Most of the people on this board are too young to remember the election of 1968, but the Democratic Party then was in much the same shape that the Republican Party is today as far as being hopelessly divided. Anti-war insurgent Democrats led by Gene McCarthy & Robert Kennedy had already driven a sitting Democratic president out of office. A president who had just won a massive landslide with more than 60% of the vote just four years earlier. That, in itself, was unprecedented. Then Kennedy was assassinated and the power brokers strong-armed Humphrey...who had not run in a single primary...to the nomination. To top it off, Kennedy & McCarthy supporters were beaten in the streets of Chicago at the Democratic Convention.
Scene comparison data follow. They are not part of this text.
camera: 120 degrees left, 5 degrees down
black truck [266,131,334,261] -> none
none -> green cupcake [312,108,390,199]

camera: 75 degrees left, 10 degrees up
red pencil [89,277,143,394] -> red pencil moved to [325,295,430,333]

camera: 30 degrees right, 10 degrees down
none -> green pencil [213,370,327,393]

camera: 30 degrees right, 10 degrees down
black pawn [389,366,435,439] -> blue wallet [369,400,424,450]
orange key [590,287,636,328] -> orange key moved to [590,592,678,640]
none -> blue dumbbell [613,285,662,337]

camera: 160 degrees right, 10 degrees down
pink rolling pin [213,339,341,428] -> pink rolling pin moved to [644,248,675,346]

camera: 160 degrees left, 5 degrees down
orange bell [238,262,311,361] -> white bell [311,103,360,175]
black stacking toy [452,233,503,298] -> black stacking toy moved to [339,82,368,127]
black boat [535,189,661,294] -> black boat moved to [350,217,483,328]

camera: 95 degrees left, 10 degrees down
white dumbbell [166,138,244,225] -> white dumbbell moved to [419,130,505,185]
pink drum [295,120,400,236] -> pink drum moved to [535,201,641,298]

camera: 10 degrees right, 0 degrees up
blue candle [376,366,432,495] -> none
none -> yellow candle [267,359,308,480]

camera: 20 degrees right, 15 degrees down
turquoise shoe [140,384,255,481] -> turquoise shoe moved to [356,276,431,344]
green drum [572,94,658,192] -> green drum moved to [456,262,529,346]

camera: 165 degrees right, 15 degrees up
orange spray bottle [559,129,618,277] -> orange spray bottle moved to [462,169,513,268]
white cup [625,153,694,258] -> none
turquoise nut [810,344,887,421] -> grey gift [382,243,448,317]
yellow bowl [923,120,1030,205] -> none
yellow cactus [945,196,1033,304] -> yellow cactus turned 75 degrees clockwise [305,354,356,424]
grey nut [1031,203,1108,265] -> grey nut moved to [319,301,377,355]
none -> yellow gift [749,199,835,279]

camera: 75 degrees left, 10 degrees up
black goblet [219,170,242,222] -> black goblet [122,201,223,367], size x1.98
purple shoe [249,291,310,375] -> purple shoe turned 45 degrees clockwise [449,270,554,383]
There were massive numbers of Democrats who swore they would never vote for Humphrey. A month before the election, Nixon had a 15-point lead in the polls. In the closing weeks of the campaign, though, as those Democrats considered the possibility of a President Nixon, they slowly & grudgingly "came home". Nixon still pulled out a victory, but this was the final popular vote total:
Richard Nixon Spiro Agnew Republican........ 31,783,783 43.42%
Hubert Humphrey Edmund Muskie Democratic........ 31,271,839 42.72%
George Wallace Curtis LeMay American Ind........ 9,901,118 13.53%
15 points down at the beginning of October, Humphrey lost the popular vote by only 0.7%. Nixon proved to be the Great Unifier for the embittered Democratic Party. Hillary has the potential to be no less so this November. Sure, she seems to have everything going for her right now....but after what has already happened in the last six months, it would be foolhardy to think that there could not be more surprises in the next six months.
This is a ludicrous comparison as there was a viable thrid party candidate who took southern votes from Humphrey. You cant' compare 68 to today.